**Task statement**
This exercise calls for copying every line below that holds the word "demande".

**Data shown**
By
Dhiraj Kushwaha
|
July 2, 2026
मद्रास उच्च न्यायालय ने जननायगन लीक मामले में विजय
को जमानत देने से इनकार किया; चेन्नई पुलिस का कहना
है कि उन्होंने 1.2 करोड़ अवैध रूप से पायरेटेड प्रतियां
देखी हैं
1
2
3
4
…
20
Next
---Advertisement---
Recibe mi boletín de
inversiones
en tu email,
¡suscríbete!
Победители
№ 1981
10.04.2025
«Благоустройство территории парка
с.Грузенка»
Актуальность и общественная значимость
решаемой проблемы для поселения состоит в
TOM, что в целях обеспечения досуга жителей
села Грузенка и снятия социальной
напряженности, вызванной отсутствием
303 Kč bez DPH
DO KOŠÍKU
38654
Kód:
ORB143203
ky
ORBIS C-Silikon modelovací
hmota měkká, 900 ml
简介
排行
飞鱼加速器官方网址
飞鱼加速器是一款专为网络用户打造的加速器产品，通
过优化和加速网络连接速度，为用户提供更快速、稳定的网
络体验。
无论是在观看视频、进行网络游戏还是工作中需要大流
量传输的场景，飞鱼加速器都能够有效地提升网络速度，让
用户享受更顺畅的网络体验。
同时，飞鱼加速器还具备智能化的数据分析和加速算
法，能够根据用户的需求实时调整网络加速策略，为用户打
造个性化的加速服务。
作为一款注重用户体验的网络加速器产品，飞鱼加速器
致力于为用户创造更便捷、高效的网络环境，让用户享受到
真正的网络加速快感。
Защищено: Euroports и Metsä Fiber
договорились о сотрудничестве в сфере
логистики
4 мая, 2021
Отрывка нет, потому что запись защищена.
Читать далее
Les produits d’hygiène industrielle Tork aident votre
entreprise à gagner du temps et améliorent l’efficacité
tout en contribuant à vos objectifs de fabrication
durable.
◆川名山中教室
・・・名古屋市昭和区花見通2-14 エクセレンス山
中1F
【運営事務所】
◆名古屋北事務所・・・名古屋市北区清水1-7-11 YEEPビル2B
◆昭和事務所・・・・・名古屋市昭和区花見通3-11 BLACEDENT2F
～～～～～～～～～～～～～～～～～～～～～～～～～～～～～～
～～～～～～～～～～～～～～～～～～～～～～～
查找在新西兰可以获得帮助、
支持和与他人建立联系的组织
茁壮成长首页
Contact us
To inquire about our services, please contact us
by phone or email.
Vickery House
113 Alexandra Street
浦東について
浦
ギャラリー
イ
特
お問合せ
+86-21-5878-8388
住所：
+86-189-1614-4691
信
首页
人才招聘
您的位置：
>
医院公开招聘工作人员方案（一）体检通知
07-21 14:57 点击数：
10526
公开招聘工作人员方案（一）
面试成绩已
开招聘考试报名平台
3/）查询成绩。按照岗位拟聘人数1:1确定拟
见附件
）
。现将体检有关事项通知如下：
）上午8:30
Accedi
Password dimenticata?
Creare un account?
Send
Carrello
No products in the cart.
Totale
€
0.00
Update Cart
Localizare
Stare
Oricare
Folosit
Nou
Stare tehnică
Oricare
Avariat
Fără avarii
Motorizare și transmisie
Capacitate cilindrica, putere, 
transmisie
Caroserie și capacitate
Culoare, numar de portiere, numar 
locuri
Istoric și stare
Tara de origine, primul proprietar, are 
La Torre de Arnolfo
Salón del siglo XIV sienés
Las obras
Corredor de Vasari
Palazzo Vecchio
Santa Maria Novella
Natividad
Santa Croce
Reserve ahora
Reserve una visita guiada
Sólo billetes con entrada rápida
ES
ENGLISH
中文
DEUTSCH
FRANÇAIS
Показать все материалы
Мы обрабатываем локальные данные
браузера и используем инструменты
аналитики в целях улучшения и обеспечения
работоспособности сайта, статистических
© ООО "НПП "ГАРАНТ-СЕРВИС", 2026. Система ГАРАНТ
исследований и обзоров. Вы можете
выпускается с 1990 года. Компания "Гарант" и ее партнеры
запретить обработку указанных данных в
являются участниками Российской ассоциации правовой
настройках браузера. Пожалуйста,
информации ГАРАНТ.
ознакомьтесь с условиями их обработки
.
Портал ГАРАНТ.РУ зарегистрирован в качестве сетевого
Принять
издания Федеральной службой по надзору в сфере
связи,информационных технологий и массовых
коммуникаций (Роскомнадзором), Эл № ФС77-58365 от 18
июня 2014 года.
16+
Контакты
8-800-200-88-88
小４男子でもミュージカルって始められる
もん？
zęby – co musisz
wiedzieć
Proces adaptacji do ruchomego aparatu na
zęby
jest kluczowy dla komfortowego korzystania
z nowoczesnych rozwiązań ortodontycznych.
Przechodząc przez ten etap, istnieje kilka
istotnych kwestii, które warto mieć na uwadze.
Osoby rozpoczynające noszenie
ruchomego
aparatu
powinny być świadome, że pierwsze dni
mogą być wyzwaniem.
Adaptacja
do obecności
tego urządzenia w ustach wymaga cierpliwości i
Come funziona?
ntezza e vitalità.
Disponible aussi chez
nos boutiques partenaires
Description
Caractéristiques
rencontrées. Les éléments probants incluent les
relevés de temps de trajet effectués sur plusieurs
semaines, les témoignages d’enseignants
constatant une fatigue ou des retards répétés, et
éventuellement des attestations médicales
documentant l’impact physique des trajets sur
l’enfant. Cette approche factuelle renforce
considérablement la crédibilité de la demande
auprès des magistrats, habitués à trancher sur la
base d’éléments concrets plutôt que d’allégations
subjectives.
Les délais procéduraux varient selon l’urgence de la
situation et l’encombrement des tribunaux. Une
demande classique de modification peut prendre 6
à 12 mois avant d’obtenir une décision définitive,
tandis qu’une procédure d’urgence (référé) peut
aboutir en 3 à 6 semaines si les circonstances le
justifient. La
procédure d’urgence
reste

**Answer**
considérablement la crédibilité de la demande
demande classique de modification peut prendre 6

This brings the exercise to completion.